Provincial Buses To Be Partially Banned On Edsa

Starting August 1, the Metro Manila Development Authority (MMDA) will begin barring provincial buses from plying Edsa.

Initially, the agency was looking at July 15 as the target date of implementation. However, confusion among the public prompted the MMDA to move it to a later date.

EDSA Provincial Bus Ban

According to the guidelines, a portion of Edsa from Cubao, Quezon City to Pasay City will be a no-go zone for provincial buses from Monday to Friday, between 5 a.m. and 10 a.m. in the morning and 7 p.m. to 10 p.m. at night. Originally, the partial ban during nighttime would run from 4 p.m. to 9 p.m.

In a report by the Philippine Daily Inquirer, MMDA General Manager Jojo Garcia said that this traffic band-aid solution aims to decongest Edsa due to the numerous roadworks happening on the northern portion of Metro Manila.

Garcia said that before they start the implementation on August 1, the agency will conduct a trial run of the partial ban on either July 23 or 24. Affected bus liners can use the Southwest Interim Provincial Terminal at the HK Sun Plaza in Pasay City. They will also be spared from the number coding scheme to compensate for the potential losses.

The partial ban is expected to run until September.

For the greater good

The ultimate goal of the entire exercise, according to Garcia, is to reduce the volume of buses on Edsa.

According to the MMDA’s projections, around 2,000 buses will be removed from the already congested thoroughfare during the entire duration of the partial provincial bus ban.

While EDSA is already a mess as it is, the infrastructure projects spurred by the Duterte administration are further making driving in Metro Manila more nightmarish. Specifically, the projects that threaten to make Edsa traffic more congested are the NLEX drainage enhancement in Caloocan City and construction of elevated guideway for the MRT-7 project on North Avenue, Quezon City.

While the drive to declog Edsa during the mad rush hours is understandable, one question begs to be answered: Will it really work?

Let’s crunch the numbers to find out.

The numbers game

In 2010, an average of 322,936 vehicles used Edsa daily. Four years later, that number ballooned to 360,417.

The daily vehicle capacity of Edsa is at 144,000, which means that the highway has been operating way beyond its threshold. Unfortunately, these numbers aren’t a clear projection of the current state of the country’s busiest main road.

(Read: Traffic App Waze Names PH City As The ‘Worst Place In The World To Be A Driver’)

The Chamber of Automotive Manufacturers of the Philippines Inc (CAMPI) reported that its member dealerships sold 288,609 units in 2015 and 359,572 units in 2016. Without exaggerating, it’s safe to assume that a lot of these vehicles, whether they’re private or public cars, will definitely become a part of the worsening Edsa traffic.

Using additional numbers, Inquirer reported the following data on the state of Edsa.

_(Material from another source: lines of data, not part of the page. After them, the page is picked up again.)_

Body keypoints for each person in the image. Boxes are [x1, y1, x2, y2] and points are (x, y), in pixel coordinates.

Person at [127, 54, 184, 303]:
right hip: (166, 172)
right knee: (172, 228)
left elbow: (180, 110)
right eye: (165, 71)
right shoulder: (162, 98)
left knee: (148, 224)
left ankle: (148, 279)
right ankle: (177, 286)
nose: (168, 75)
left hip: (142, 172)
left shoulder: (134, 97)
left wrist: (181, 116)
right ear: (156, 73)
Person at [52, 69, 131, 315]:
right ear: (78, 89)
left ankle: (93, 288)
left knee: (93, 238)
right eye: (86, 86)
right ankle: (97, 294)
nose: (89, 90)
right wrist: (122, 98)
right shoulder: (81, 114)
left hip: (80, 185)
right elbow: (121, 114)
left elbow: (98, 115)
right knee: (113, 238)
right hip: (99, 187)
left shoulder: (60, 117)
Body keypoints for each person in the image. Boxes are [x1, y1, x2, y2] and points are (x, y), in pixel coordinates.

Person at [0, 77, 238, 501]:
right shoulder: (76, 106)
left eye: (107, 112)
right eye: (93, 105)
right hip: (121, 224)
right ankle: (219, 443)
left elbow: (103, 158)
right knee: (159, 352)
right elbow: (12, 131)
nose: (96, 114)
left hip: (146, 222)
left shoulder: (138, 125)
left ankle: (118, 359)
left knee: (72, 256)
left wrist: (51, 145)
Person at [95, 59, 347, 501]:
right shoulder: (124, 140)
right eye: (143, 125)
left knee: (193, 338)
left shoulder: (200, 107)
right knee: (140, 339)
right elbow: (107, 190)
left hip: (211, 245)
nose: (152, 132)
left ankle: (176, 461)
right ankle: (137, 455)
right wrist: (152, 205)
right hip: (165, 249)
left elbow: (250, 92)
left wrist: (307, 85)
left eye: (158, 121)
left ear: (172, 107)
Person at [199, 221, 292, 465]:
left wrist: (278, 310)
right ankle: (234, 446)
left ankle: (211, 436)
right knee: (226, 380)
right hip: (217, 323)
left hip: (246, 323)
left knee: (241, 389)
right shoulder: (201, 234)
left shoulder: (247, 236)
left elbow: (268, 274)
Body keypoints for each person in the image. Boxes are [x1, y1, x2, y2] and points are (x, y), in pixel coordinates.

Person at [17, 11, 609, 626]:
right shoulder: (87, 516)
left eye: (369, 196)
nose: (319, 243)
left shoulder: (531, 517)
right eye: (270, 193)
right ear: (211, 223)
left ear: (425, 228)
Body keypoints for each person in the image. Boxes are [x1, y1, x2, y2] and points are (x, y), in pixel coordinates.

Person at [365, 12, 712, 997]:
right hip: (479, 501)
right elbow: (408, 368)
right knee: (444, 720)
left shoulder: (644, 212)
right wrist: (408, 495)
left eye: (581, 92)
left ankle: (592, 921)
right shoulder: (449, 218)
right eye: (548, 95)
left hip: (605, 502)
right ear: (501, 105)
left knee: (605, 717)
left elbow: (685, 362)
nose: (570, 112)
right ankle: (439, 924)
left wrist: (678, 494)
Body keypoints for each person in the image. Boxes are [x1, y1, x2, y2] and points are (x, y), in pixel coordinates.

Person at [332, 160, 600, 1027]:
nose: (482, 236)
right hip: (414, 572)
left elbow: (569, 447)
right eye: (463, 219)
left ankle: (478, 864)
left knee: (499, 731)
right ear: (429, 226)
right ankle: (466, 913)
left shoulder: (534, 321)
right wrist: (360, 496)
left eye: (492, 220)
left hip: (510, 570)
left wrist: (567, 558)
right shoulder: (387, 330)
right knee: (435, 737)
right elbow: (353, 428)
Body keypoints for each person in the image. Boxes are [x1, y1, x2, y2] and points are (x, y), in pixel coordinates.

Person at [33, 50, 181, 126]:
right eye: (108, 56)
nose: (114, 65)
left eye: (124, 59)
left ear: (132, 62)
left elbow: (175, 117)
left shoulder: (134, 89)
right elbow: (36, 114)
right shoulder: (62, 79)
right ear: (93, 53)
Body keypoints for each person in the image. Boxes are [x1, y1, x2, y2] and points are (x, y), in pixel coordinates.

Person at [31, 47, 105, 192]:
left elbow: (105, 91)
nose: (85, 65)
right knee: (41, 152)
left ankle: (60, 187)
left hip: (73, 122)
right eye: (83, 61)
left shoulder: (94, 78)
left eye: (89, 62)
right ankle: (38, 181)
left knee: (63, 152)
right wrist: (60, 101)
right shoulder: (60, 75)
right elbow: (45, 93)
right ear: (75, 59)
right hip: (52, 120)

Keep in mind that these are numbers from 2014 since latest information about the metro’s busiest road is hard to come by:

  • 264,000 private vehicles pass through Edsa every day
  • 15,200 buses use Edsa every day
  • 8 million people are being serviced by the main highway

If we look at the statistics above, more than 80 percent of cars that use Edsa are private vehicles. The 2,000 units promised by the MMDA to be taken out of portions of Edsa are peanuts compared to the number of private vehicles that pass through daily.

While 2,000 buses taken out of Edsa during rush hours won’t substantially matter, there’s also the issue on the terrible driving etiquette of bus drivers.

You can think of a number of offenses bus drivers commit on a daily basis—loading and unloading at improper places, jamming the bus stops, and driving recklessly.

There’s also the concentration of terminals along the Cubao portion of Edsa. Starting the corner of Edsa and Timog Avenue, provincial bus liners litter the stretch of Edsa up to Aurora Boulevard.

Since most terminals don’t have back access through secondary streets, they use the highway to maneuver their way inside their respective terminals.

The government has experimented with a number of methods on how to ease the traffic on the country’s busiest thoroughfare.

Regardless of whether the agencies will focus on either public or private vehicles, one thing’s for sure: Until we get a reliable and efficient mass transit system, more people will patronize buses and cars—and we’ll all be stuck in the forever we fondly call Edsa.